Should have bought that sprayer a long time ago that old husqvarna pump spray was wearing me out.


----------



## Jeff_MI84 (Sep 28, 2020)

Nice acquisitions. I really like the 80# spreader. I have the My4Sons 4 gallon sprayer myself.


----------



## FATC1TY (Jul 12, 2017)

You’ll never need another spreader for life, that’s likely.


----------



## 606-Lawn (5 mo ago)

FATC1TY said:


> You’ll never need another spreader for life, that’s likely.


Told my wife buy once cry once on price.


----------



## SPman (5 mo ago)

606-Lawn said:


> Told my wife buy once cry once on price.


That's the only way.


----------



## Johnnel757 (8 mo ago)

Nice I to just purchased the flowzone cyclone from gci after using a2 gallon hand pump sprayer for years. My lawn is only 2,500 sq ft but it just made more since price wise to purchase the 4 gallon over the 2.5 gallon. I don't use the straps since I only use 2.5 gallons of finished product. I also picked up two tee jet nozzles


----------



## pjt (Aug 3, 2020)

606-Lawn said:


> Lesco 80lb spreader


Did you get the Lesco on sale at SiteOne?


----------



## 606-Lawn (5 mo ago)

pjt said:


> Did you get the Lesco on sale at SiteOne?

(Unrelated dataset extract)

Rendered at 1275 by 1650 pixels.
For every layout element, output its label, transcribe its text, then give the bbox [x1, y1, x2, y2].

Yes I picked it up on sale sale at SiteOne for $499.
The smaller 50lb one was $299.

I’m kinda looking forward to using it for my last winterizer app of some Lesco 14-14-14.


----------



## UtahSteve (6 mo ago)

Is the Cyclone a good sprayer. I found a near new one on FB Marketplace for $175.


----------



## Victor Von Lawn (5 mo ago)

can you show the battery setup on the sprayer.


----------



## 606-Lawn (5 mo ago)

UtahSteve said:


> Is the Cyclone a good sprayer. I found a near new one on FB Marketplace for $175.

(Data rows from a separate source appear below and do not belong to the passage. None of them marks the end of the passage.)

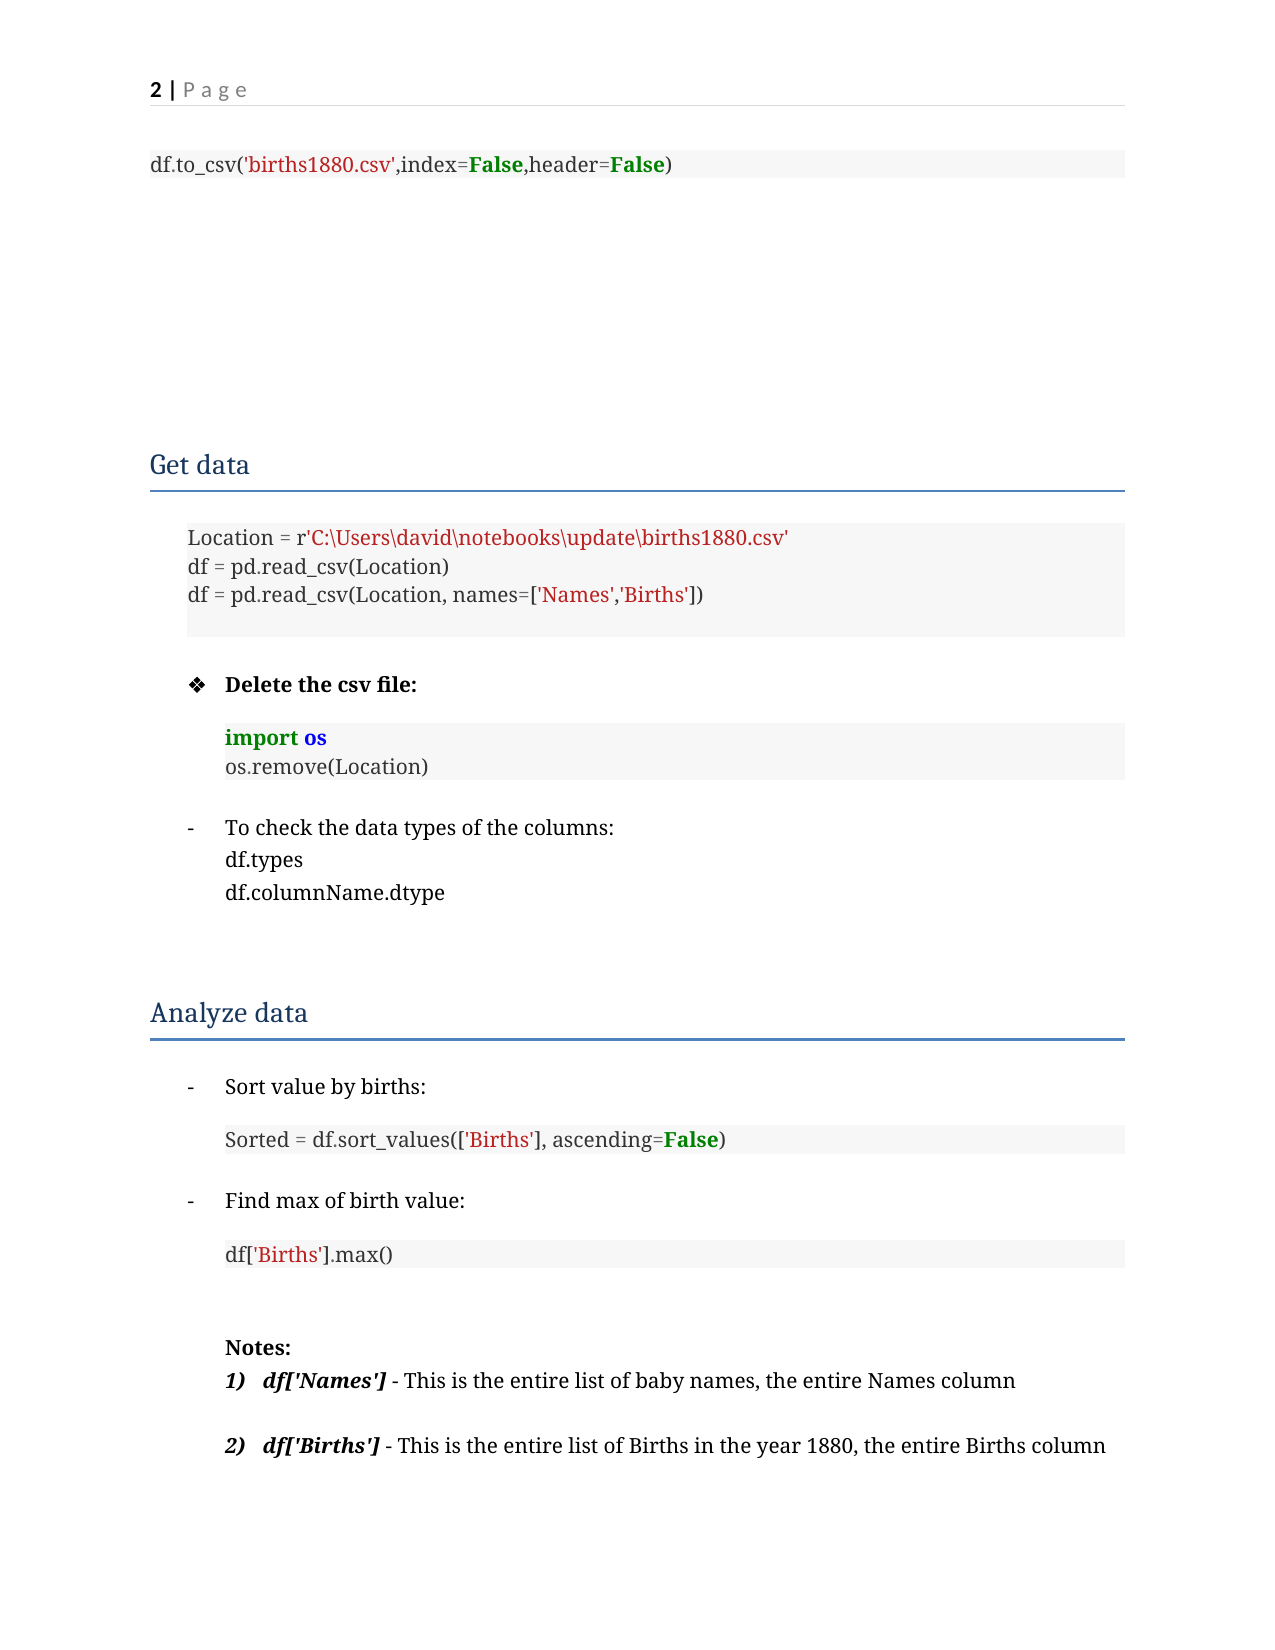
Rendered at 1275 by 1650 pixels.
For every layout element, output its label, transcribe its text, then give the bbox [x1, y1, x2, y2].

text import os [225, 723, 1125, 752]
text df = pd.read_csv(Location) [187, 552, 1125, 580]
text os.remove(Location) [225, 752, 1125, 780]
text Sorted = df.sort_values(['Births'], ascending=False) [225, 1125, 1125, 1154]
list df['Births'] - This is the entire list of Births in the year 1880, the entire Births column [225, 1431, 1125, 1460]
list df.types [225, 845, 1125, 874]
list Sort value by births: [187, 1072, 1125, 1100]
title Analyze data [150, 997, 1125, 1038]
list Delete the csv file: [187, 670, 1125, 698]
list Notes: [225, 1333, 1125, 1362]
text df['Births'].max() [225, 1240, 1125, 1268]
text Location = r'C:\Users\david\notebooks\update\births1880.csv' [187, 523, 1125, 552]
list df['Names'] - This is the entire list of baby names, the entire Names column [225, 1366, 1125, 1394]
text df = pd.read_csv(Location, names=['Names','Births']) [187, 580, 1125, 609]
list To check the data types of the columns: [187, 813, 1125, 841]
list Find max of birth value: [187, 1186, 1125, 1215]
list df.columnName.dtype [225, 878, 1125, 906]
title Get data [150, 448, 1125, 490]
text df.to_csv('births1880.csv',index=False,header=False) [150, 150, 1125, 178]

It’s pretty awesome it is the same as the Typhoon the only difference is the Typhoon has a higher max PSI if you need to spray into tall trees.


----------



## 606-Lawn (5 mo ago)

Victor Von Lawn said:


> can you show the battery setup on the sprayer.


----------



## Victor Von Lawn (5 mo ago)

Thanks. I was considering rewiring it so it accepts my dewalt packs.


----------